WINSTON-SALEM, N.C. - It was a storybook ending for Triad-native John Isner as he came from behind to defeat French qualifier Julien Benneteau 4-6, 6-3, 6-4 to capture the inaugural Winston-Salem Open championship.

The fourth-seeded Isner received the full support of the local crowd, which watched him rally back after a shaky first set to capture the third ATP Tour title of his career.

"Any time you can win a tournament at this level, it's an accomplishment," said Isner. "For me personally, this is great because I did it in virtually my home town."

Isner, who stayed at his parent's home in Greensboro during the tournament, said after the match that coming home to his mother's home-cooked meals played a big part in his success this week.

"(This week) was very different in the fact that every day when I've left the court, I've gone home instead of being cooped up in a hotel room," said Isner. "I get to relax on my parent's patio, watch TV and throw the ball to my dog. It's a break from the norm for me and it was everything I needed."

In almost a complete reversal of a typical match for the big-serving Isner, it was Benneteau who possessed the dominating serve early, surrendering no more than one point in any of his first seven service games. At the same time, the Frenchman was putting a lot of pressure on Isner's serve, earning a break at 4-4 and then serving out the first set 6-4.

The outer reaches of Hurricane Irene brought winds that swirled through the tournament court in the first set, conditions that Isner admitted were handled better by Benneteau.

"You really have to be on top of your footwork in the wind because the ball is moving every which way," said Isner. "He was doing that a lot better than me. Fortunately, I feel like (the wind) calmed down at one point there in the second set and pretty much in the third."

Along with a change in the winds came a change in Isner's confidence level as his footwork picked up and he began making fewer unforced errors. After finally winning more than a point on Benneteau's serve at 2-3 in the second set, he earned his first break of the match at 3-4 and went on to serve out the set 6-3 to force a third.

Once he got in his rhythm in the third set, there was no stopping the 6-foot 9-inch Isner, who after earning an early break, turned up the heat on his serve, saving the fastest for the final game when he cracked a 139 mph ace.

"I was just lackluster out there for a good part of that match, especially in the first set," said Isner. "I told myself to try to get my intensity up and try to move ahead a little bit in his (service) games. I did in that 4-3 game in the second set and was able to break. Once I broke serve there, I felt confident for the rest of the match."

That Benneteau was even in the championship match was a miracle in and of itself. After missing time with an injury, the Frenchman's ranking had dropped to the point that he had to come through the qualifying to earn a spot in the main draw.
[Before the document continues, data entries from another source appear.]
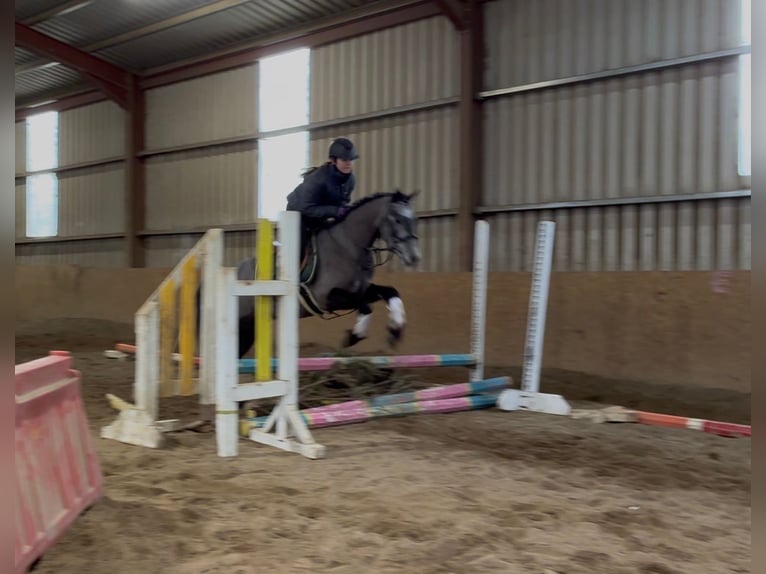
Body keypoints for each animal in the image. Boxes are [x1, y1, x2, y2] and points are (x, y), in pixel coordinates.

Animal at [206, 190, 422, 358]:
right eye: (397, 219)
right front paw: (353, 337)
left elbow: (391, 292)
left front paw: (395, 330)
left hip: (252, 324)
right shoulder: (328, 298)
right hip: (242, 321)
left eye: (413, 219)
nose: (414, 257)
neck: (348, 247)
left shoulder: (362, 289)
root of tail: (235, 271)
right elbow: (365, 306)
In what had to be one of the crazier weeks of his life, Benneteau played nine matches in eight days and totaled more than 14 hours on the court.

"I spent more than a week here, and I have good memories now here," said Benneteau. "We had an earthquake and now a hurricane, and I played nine matches in eight days. It's been a good week, and I have to say that it's a very, very good tournament."

Both Isner and Benneteau echoed the thoughts of many the others about the quality of the Winston-Salem Open in its first year and said that they would be back for next year's edition.

"After winning this event this year, I really don't anticipate skipping out on this event next year," said Isner. "It's not often that you get to play this close to home.